In simple words, total assets and total capital would remain unchanged.
● The purchase price paid by the new partner is not recorded in the partnership book.
● The partnership book records only a debit to capital account of the selling partner and a
credit to capital account of incoming partner.
● There would be a transfer of capital from a partner selling capital interest to a new
partner.
● Partnership does not receive any investment from the incoming partner.
● No gain or loss is recorded in the books of partnership.
● Incoming and existing partner's asset must be stated at current market values or fair
values.
● Total assets and total capital of the partnership are increased.
● The transaction is between the partnership and the incoming partner.
● Bonus is the amount of capital or equity by one partner transferred to another, with no
cash consideration, for the good reputation, industry and/or business advantage of the
latter.
● Bonus may also represent capital credit given to a partner for his/her distinct know-how
or special service which is available only to the partnership.
● If the total agreed capital is equal to total contributed capital, it leads to recognition of
bonus. Bonus could either go to old partners or new partner.
● If the total agreed capital is greater than to total contributed capital, it leads to
recognition of undervalued asset or revaluation increase of an existing asset.
● If the total agreed capital is lower to total contributed capital, it leads to recognition of
overvalued asset or revaluation decrease of an existing asset.
● If a new partner's investment (i.e., contributed capital) is less than his/her agreed capital.
Any difference is attributable to bonus to new partner.
● If a new partner's investment (i.e., contributed capital) is greater than his/her agreed
capital. Any difference is attributable to bonus to old partners.

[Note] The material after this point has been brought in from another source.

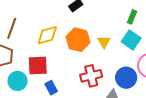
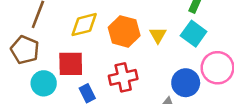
red cross: (91, 76) -> (123, 77), moved

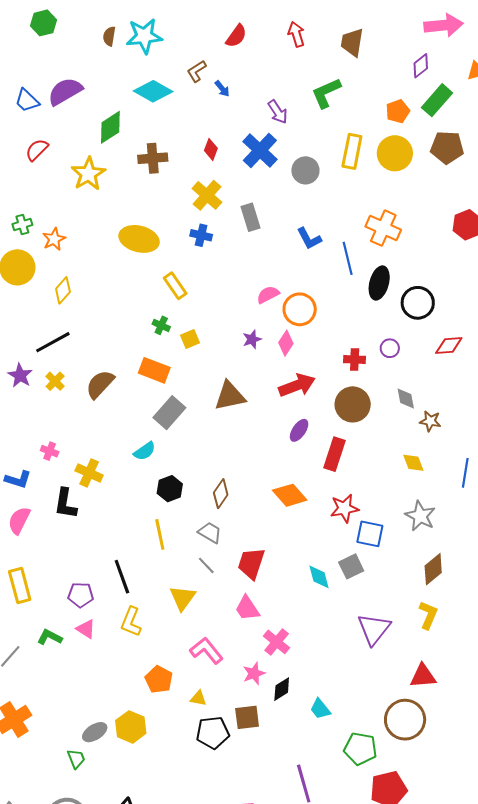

● If the problem is silent, the total agreed capital is equal to total contributed capital.
● Bonus to remaining partners is allocated based on their P&L ratio.
As in the case with admission of a new partner, the dissolution may be effected through: (1)
purchase of interest of the exiting partner by existing partner/s or another incoming partner; or
(2) settlement of partner's interest using partnership assets.
Methods of Liquidation
1. Lump sum - cash distribution to partners are made only after the complete realization of
all assets and all liabilities to third party creditors have been settled
2. Installment - cash distribution to partners are made periodically over an extended period
of time. Creditors and partners receive cash under a safe payment method which
ensures that all creditors are fully protected (i.e. no cash distribution will be made unless
there is projected available cash after settlement of partnership externals debts).